Paul était un homme bon

Par Jean-Paul Toraille, assistant de Paul Bonis

La Lettre AFC n°256

Paul Bonis était issu d’une modeste et nombreuse famille de Haute-Loire. Son père, résistant, disparait très tôt. Paul est placé dans une institution religieuse, un des frères remarque les capacités de Paul pour les mathématiques et l’oriente vers Vaugirard. C’est le début d’une aventure, aventure humaine, artistique et technique.

Dès sa sortie de Vaugirard, Paul intègre l’équipe de Claude Chabrol (Jean Rabier chef opérateur, Claude Zidi cadreur). Il est 1er assistant opérateur et "chargé des extras en cuisine" sur de nombreux films ; comme Claude Chabrol, il aimait « bien manger, boire » et puis filmer…
Je me souviens d’une anecdote que Paul racontait à propos d’un tournage de Chabrol ; je ne me souviens pas du titre du film, Paul est 1er assistant opérateur, en charge de faire le point et d’afficher le diaphragme choisi par le chef opérateur. C’est un travelling compliqué, assez long, sur un pont. La première prise se termine au « Coupez ! », Paul est confus, il a oublié d’afficher le diaphragme, le metteur en scène est prévenu, on recommence.
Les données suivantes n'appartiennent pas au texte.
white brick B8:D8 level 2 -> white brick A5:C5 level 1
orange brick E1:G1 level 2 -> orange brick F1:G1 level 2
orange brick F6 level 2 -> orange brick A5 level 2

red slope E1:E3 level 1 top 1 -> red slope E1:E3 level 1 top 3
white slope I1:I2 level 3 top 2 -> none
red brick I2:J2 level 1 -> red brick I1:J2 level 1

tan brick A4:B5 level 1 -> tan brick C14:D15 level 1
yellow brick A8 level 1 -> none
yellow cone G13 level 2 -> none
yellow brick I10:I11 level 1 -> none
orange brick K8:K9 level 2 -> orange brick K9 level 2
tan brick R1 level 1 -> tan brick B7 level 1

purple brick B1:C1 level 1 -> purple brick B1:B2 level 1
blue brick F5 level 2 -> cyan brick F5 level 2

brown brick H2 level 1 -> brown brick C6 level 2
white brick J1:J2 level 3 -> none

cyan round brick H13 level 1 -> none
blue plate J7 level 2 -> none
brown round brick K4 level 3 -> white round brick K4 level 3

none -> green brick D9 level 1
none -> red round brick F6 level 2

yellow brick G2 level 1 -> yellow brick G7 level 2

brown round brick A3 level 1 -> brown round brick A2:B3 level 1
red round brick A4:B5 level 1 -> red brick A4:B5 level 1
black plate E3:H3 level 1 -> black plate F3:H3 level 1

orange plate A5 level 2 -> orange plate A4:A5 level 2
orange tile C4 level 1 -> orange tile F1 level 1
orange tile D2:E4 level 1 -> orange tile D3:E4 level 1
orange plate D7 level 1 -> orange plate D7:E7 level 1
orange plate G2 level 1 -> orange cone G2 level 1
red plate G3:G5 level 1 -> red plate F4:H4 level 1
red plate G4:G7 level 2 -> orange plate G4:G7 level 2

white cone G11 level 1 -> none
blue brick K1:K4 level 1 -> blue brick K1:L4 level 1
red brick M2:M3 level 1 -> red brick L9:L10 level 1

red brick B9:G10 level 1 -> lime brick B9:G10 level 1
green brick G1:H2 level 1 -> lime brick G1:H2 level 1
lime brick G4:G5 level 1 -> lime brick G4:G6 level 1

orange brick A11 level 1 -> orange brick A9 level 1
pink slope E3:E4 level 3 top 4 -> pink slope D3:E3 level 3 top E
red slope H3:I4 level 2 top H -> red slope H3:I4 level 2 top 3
Deuxième prise, au « Coupez ! », Paul encore un peu plus troublé a oublié une nouvelle fois d’afficher le diaphragme. Troisième prise, au « Coupez ! », Paul fond en larmes, il a encore oublié. Paul raconte qu’à ce moment-là, Chabrol vient vers lui et lui dit : « Pourquoi pleures-tu Paul ? » – « Claude, j’ai encore oublié le diaphragme… » Et la réponse fut : « Tu sais Paul, il n’y a pas un plan de mon film qui mérite tes larmes… »
L’apprentissage du métier ne manquait pas d’élégance…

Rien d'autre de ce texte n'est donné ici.